■ Written request
List every line of the entries below that contains the string "part", treating uppercase and lowercase as different.

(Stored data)
-=-=-

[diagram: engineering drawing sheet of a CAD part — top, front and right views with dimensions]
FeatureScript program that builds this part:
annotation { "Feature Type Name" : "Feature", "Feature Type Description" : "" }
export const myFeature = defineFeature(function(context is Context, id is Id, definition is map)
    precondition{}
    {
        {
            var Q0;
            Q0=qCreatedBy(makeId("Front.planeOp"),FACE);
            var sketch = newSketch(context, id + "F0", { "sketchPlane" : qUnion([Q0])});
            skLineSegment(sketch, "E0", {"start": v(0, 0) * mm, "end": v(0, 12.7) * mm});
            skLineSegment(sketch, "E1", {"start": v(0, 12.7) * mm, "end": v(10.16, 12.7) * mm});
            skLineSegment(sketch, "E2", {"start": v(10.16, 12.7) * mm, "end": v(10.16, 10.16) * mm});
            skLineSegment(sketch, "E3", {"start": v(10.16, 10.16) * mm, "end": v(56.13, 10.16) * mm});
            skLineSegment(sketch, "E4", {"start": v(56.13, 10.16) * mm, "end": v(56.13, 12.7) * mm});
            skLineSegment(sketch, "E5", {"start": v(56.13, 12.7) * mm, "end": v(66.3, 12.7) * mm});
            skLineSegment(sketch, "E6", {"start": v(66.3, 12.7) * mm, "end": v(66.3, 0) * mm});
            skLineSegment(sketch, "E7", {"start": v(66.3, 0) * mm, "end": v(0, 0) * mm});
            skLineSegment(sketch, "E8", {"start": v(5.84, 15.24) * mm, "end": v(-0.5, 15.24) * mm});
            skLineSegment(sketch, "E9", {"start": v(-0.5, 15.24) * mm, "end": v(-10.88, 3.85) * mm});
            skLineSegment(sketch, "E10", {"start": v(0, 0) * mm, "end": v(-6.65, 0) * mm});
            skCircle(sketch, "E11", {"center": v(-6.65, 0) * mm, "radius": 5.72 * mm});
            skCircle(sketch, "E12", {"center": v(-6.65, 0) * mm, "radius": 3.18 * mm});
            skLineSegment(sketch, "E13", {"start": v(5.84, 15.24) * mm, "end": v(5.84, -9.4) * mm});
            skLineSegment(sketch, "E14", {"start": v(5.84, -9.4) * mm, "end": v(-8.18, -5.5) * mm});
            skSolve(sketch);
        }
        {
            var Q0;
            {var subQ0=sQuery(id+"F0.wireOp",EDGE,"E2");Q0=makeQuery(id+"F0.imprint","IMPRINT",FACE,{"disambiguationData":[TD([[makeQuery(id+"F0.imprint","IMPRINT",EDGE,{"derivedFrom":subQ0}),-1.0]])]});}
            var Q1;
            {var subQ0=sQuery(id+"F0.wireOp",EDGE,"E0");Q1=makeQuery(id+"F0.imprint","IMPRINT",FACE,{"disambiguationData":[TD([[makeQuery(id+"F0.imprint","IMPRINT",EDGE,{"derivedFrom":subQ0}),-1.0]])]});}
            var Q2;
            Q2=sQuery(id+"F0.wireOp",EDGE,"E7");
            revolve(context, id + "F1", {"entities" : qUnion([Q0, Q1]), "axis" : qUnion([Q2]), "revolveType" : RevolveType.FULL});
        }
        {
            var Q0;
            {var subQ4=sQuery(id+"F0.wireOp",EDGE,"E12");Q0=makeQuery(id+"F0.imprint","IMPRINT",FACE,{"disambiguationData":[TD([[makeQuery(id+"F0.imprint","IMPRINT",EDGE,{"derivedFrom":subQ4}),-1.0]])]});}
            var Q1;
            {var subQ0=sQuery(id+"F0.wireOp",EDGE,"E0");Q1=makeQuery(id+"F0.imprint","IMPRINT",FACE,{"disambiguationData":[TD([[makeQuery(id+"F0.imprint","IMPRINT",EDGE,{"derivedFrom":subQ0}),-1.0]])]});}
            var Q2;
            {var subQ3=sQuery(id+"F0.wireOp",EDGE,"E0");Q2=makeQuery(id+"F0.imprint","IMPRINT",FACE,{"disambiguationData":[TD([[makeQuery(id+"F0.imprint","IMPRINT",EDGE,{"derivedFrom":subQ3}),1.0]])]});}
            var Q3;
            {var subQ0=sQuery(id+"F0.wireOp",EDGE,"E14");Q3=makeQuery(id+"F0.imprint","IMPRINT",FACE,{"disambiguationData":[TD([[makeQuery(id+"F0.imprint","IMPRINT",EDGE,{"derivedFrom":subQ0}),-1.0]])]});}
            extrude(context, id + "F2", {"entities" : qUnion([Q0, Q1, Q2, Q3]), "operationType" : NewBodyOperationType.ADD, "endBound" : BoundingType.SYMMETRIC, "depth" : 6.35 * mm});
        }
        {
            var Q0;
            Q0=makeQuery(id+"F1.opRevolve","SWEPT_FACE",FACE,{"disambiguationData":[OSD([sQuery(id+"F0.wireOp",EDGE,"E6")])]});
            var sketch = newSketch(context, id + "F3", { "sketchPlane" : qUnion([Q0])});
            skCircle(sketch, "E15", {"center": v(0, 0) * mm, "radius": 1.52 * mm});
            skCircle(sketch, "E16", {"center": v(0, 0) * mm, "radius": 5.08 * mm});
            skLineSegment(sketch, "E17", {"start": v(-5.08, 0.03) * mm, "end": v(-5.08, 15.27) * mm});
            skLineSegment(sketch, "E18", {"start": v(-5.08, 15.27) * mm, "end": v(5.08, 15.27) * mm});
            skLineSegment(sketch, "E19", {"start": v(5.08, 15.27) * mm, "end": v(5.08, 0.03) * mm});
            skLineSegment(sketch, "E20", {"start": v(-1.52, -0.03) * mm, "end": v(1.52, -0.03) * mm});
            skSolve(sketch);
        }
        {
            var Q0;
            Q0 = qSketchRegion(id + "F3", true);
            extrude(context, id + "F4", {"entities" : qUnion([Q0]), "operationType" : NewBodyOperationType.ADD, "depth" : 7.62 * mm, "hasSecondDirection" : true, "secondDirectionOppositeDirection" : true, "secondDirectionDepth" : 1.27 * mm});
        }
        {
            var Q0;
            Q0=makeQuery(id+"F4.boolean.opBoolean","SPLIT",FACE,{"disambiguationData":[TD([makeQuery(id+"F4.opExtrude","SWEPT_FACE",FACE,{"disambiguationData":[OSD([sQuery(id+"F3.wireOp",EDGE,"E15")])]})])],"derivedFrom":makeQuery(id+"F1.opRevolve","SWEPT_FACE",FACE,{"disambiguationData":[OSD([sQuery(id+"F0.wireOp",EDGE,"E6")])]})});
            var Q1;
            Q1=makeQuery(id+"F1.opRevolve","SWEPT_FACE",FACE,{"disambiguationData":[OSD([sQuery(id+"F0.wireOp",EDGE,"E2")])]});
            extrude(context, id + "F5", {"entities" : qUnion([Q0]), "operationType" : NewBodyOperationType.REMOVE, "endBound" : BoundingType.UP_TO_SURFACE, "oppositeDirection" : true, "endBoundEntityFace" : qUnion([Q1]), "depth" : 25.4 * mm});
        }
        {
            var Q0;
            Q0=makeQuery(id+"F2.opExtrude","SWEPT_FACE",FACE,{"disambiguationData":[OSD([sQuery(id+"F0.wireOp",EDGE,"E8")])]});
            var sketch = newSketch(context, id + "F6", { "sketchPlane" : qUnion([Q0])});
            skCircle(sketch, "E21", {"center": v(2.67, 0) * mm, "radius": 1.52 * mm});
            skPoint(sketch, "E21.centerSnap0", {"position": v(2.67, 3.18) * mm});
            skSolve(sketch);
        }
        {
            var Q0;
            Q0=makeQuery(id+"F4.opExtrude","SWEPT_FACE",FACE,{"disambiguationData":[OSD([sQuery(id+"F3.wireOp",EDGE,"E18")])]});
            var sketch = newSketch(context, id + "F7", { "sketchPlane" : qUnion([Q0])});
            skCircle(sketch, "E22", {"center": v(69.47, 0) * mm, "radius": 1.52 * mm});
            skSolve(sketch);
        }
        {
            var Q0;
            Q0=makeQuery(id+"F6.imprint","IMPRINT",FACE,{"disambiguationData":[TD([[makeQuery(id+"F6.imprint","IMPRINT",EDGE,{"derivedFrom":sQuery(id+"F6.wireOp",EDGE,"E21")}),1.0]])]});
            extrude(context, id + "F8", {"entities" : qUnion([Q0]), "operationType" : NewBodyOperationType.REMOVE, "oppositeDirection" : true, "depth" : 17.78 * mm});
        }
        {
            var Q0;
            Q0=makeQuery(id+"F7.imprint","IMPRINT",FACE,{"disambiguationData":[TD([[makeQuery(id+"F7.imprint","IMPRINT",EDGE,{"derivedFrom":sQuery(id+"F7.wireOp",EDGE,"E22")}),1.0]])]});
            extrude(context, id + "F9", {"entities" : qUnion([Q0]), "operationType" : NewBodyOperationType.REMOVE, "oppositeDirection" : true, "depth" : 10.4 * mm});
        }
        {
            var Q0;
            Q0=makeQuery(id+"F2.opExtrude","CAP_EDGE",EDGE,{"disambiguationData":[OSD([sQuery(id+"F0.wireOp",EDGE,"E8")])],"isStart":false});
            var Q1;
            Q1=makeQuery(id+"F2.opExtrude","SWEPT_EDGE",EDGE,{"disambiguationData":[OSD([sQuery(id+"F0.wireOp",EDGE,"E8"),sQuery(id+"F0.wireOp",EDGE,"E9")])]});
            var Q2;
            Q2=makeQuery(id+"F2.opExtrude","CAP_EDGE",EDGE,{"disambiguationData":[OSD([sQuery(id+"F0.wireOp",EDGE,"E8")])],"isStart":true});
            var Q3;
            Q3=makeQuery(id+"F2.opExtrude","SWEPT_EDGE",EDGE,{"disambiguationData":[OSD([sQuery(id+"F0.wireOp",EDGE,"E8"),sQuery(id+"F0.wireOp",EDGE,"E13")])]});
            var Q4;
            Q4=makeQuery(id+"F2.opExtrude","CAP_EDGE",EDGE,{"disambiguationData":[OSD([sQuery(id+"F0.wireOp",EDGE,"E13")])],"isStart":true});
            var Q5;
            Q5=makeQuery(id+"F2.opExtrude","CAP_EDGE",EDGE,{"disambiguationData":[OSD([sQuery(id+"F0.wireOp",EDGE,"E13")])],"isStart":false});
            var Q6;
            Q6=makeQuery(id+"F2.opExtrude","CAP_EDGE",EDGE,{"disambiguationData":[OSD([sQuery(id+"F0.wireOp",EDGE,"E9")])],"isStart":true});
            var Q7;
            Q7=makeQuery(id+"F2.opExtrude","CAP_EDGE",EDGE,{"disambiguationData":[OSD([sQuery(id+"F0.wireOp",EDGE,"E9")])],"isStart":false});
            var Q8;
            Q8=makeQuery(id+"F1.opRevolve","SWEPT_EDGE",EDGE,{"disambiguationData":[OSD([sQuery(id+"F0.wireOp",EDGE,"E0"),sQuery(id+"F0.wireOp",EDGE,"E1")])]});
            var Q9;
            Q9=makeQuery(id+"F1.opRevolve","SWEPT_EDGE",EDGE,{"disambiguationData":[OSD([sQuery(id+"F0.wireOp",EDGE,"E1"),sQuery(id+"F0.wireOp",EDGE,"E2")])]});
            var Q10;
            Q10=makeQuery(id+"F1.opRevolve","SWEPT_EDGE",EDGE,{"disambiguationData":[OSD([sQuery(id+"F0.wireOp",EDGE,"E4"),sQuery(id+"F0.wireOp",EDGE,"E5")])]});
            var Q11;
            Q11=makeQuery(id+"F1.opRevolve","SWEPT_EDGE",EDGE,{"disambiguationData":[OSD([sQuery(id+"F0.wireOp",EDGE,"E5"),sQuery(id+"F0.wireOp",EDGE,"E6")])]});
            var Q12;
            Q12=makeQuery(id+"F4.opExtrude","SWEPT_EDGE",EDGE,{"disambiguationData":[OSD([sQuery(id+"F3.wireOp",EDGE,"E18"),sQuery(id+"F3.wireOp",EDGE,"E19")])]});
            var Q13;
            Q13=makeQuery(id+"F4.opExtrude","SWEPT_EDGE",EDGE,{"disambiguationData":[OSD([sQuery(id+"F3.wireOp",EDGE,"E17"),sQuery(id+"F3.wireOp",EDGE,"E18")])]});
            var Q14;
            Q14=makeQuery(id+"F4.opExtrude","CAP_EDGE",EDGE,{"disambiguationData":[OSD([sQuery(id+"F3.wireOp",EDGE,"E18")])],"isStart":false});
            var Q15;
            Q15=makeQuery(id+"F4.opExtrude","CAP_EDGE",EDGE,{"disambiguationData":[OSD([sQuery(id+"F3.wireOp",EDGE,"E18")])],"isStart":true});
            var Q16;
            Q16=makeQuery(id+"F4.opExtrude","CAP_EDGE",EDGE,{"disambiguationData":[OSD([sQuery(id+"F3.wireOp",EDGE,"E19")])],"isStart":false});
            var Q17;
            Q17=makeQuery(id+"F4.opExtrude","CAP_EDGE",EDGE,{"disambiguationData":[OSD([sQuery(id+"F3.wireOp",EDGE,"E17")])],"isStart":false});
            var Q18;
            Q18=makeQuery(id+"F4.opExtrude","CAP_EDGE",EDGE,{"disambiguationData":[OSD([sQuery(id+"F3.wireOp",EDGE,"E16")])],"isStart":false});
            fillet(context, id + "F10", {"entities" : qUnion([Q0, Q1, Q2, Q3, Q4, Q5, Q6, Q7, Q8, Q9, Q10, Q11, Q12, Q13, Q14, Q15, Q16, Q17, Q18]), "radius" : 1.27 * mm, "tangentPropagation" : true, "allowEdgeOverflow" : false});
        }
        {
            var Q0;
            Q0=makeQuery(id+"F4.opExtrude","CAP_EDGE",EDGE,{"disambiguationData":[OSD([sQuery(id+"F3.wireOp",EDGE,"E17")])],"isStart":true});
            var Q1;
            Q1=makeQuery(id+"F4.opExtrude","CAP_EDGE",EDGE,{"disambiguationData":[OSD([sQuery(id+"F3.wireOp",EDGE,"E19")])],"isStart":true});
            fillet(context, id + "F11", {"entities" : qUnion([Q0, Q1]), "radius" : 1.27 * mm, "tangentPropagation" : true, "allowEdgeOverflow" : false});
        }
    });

-=-=-

■ Answer in full
[diagram: engineering drawing sheet of a CAD part — top, front and right views with dimensions]
FeatureScript program that builds this part:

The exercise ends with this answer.